# YOUR TASKS
(A) Answer these questions from the snorkelling safety text:
(i) What does a purple flag indicate?
(ii) Where can life jackets be hired?
(iii) Until what age is it often advised to wait before a child begins snorkelling?
(B) Please write the next part of the snorkelling safety text, picking up right after its last line.

# QUOTED TEXT
***

Snorkelling & Swimming

Snorkelling and Swimming Safety in the Indian Ocean

Updated: 2023-11-16T18:09:14.855Z
Snorkelling and Swimming Safety in the Indian Ocean

Can I swim anywhere in the Maldives?

Short answer, no. Many resorts have a house reef which is free to explore as much as you like. You will likely be given information at the beginning of your stay which will include a resort map with the snorkelling channels marked and the house reef, if there is one. For those which don’t have a house reef, there will likely be a regular boat to take guests from the island to a local snorkelling spot.

The map will likely also show where there are strong currents, boat jetties with regular boat traffic, and water sports, so you can avoid those areas.

Should I wear a life jacket?

Child using inflatable ring

A life jacket isn’t a necessity as long as you are a confident swimmer. However, you might want to consider a life jacket or inflatable aid if you are not a strong swimmer or if you are unused to swimming for long periods of time. You may be out snorkelling for an hour of more!

It is advised that young children use a floating device, and they must be accompanied in the sea.

Life jackets are available to hire at the resort dive centres or you could use your own inflatable arm bands or noddle. If you or your child are unsure about snorkelling, then we recommend practicing in the swimming pool first or even the bathtub!

Should we swim in pairs in the ocean?

It’s always advisable to swim in pairs in the sea, even if you are a strong swimmer. Also, never swim, snorkel or scuba dive after drinking alcohol.

What age can children snorkel?

Child snorkelling

Although it is often advised to wait until a child is 5 or 6 to begin snorkelling, there is no official minimum age limit. If they have a well fitted mask and can comfortably breath through a snorkel, they can give it a go.

Flag warning system

Beach warning flag

Make yourself aware of general safety in the Maldives including the danger systems in place on the island. Many islands use standard beach warning flags to indicate swimming conditions so it’s worth familiarizing yourself with these and finding out where to look for them.

The flag colours worth remembering are:

  • Green = Safe to swim/Low hazard – calm conditions
  • Yellow = Caution/Medium Hazard – light surf or currents
  • Red = High hazard – Strong surf or currents, rough conditions
  • Double red flag = Dangerous conditions – DO NOT SWIM
  • Purple Flag = Marine pest present – DO NOT SWIM

Are there dangerous animals in the Indian Ocean?

***

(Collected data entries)
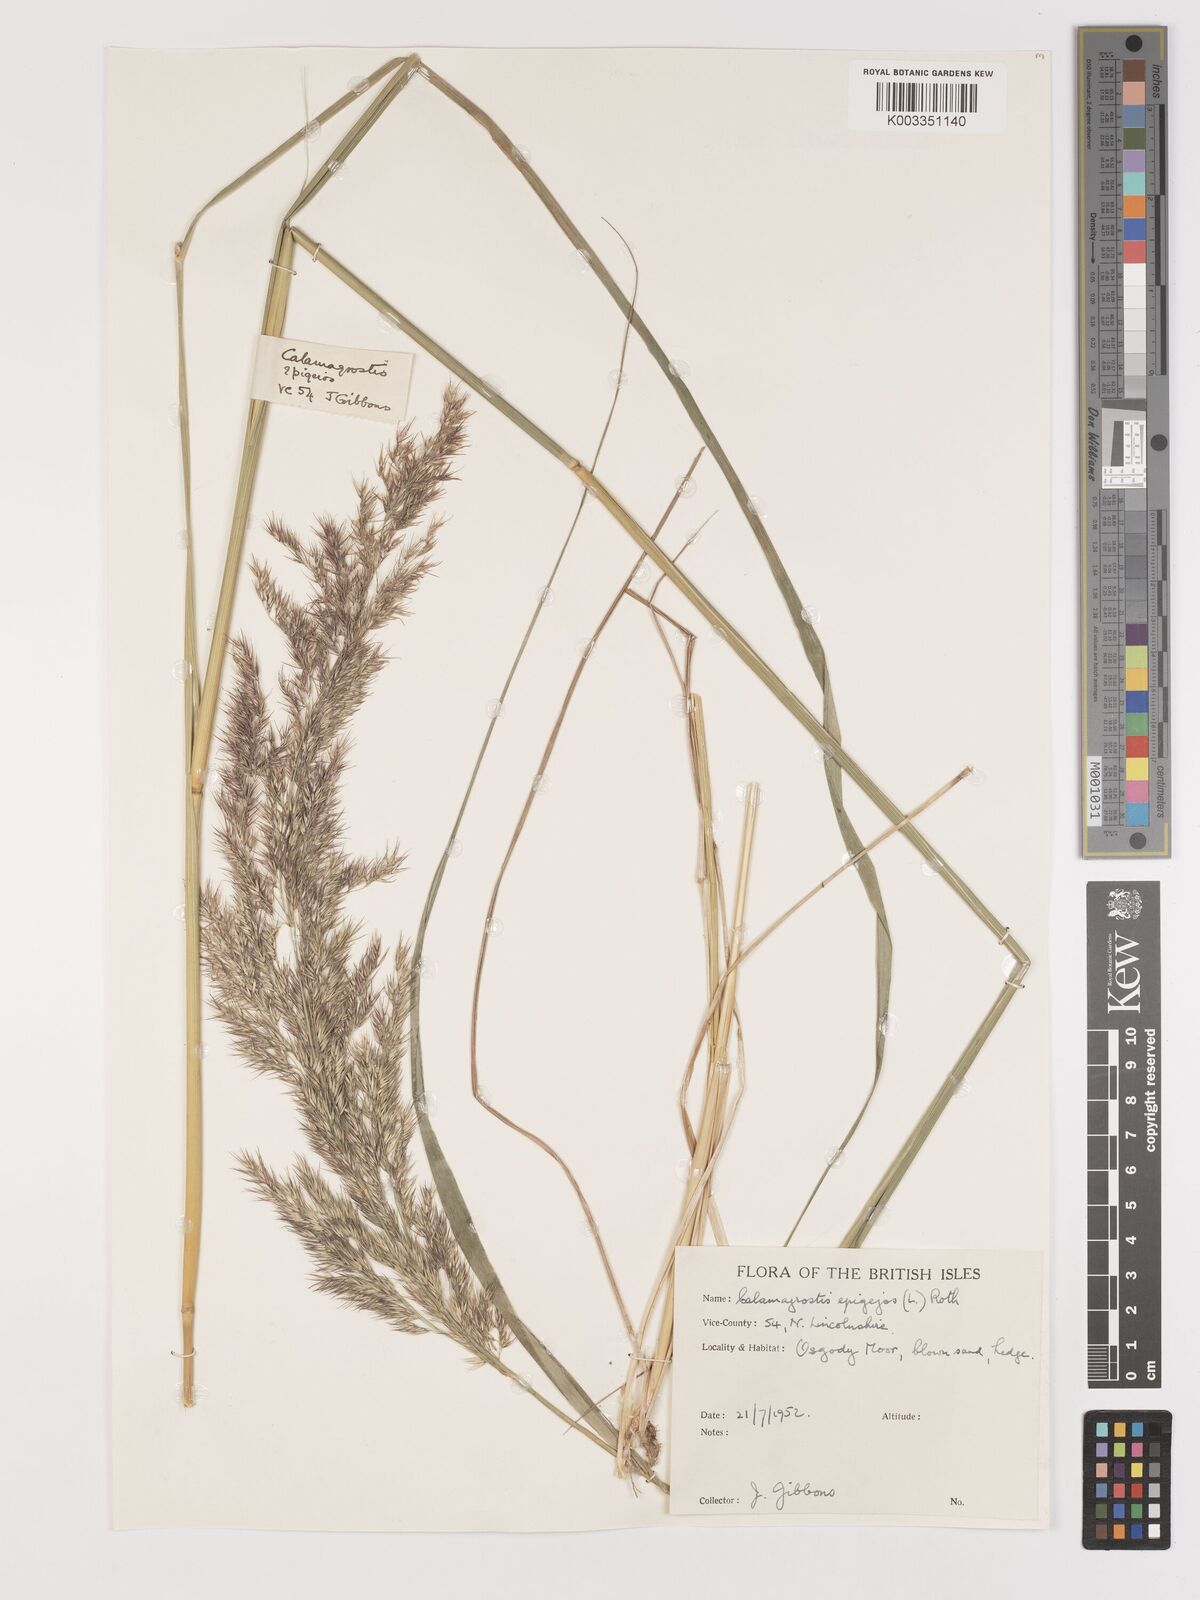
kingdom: Plantae
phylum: Tracheophyta
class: Liliopsida
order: Poales
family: Poaceae
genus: Calamagrostis
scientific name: Calamagrostis
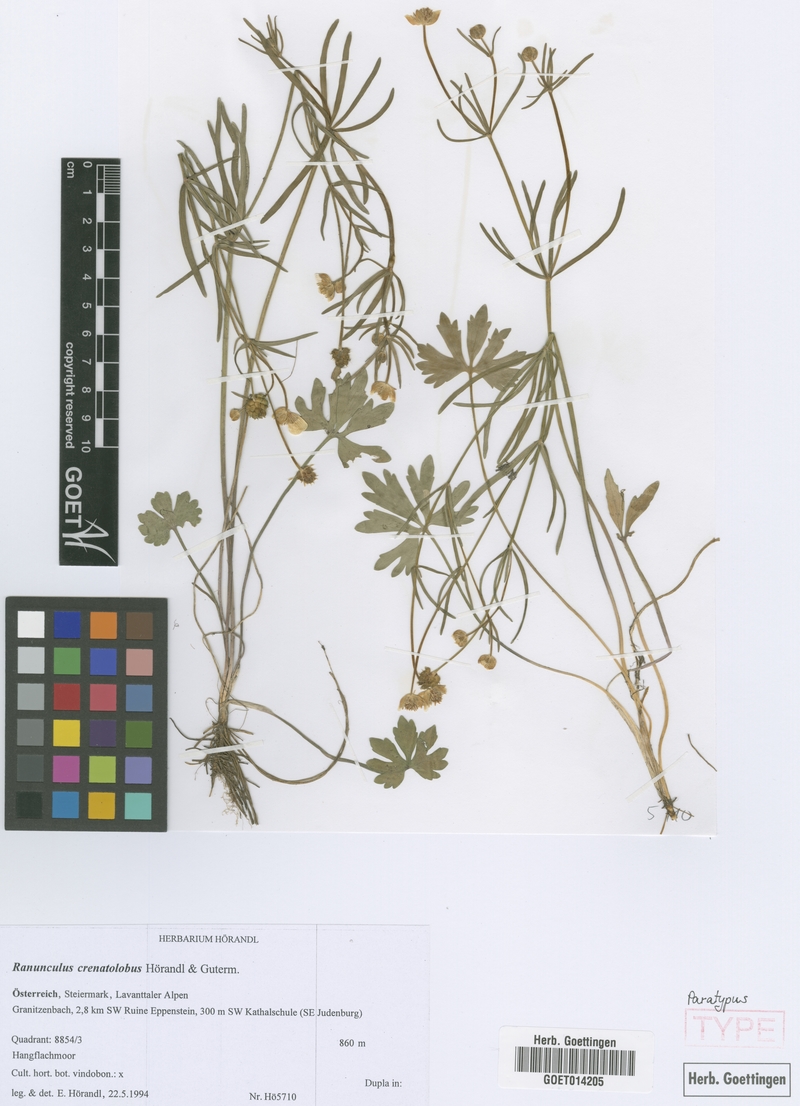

***

# TASK-BY-TASK OUTPUTS
(A)
(i) A marine pest is present, so do not swim.
(ii) At the resort dive centers.
(iii) Until the child is 5 or 6.

(B)
It is largely seen as completely safe to swim in the Maldives but there are certain animals to be aware of.

The sharks of the Maldives are primarily non-aggressive and unless you hurt them, they won’t try to hurt you. There are no great white sharks in the Maldives, so don’t worry! They are largely filter feeders, feeding on small fish.

An important lesson to remember, and one to teach the children, is not to touch the coral. Did you know that coral is actually an animal, despite looking like a plant? Coral has a beautiful and soft surface but underneath it is rough and rock-like and can leave a nasty wound if trodden on. It is important to never touch the coral and to leave any washed-up coral on the beach. Some coral can also leave a rash if touched as it has the ability to sting.

While there are jellyfish, sea snakes and poisonous fish in the Indian Ocean, it is quite unlikely that you will encounter them swimming and snorkelling around the reef. If at any time you do, or you are worried, then simply swim away. As with most animals, they will not attack you unless you harm them.

Visit our Wildlife in the Maldives page for more information on specific wildlife, including sharks, jellyfish, and sea snakes along with images so you know what to look out for.

Strong currents

What is a backwash?

Waves on a beach

A backwash is the pulling feeling of the wave as it returns to the sea. This can be quite strong and knock people over, carrying them into deeper waters. It is advised to hold the hands of young children when paddling in the sea or jumping over waves.

What is a rip current?

Rip currents (sometimes incorrectly called riptides) are strong, powerful, narrow currents which can quickly pull you away from the shallow waters of the shoreline and out to much deeper waters.

How are rip currents created?

Rip currents tend to form between two different wave regions. When waves break on the sand they push the water towards the shore, increasing the water level. When there are different wave regions, one water level can be higher than the other and the higher water level will flow towards the lower water level. When the two currents converge, they flow offshore creating a rip current.

Are they always in the same spot?

A rip current can be anywhere that there are breaking waves. They can often recur in the same places; however, they can also appear and disappear suddenly at different locations along the beach.

How to spot a rip current?

Sand being disturbed by waves

Rip currents are not always easy to spot if you are at sea level, like in the Maldives. You may notice two different wave patterns breaking on the beach with a seemingly calmer area between them. This area between is a rip current. Another sign is a discolouration of the water where the sand is being disturbed. This might be an easier thing to spot while standing on the beach.

How do I know if I’m caught in a rip current?

It will feel like you are being pulled out to sea and perhaps like you are being pulled under water. If you are swimming back to the beach but getting further from the shoreline, then you are in a rip current.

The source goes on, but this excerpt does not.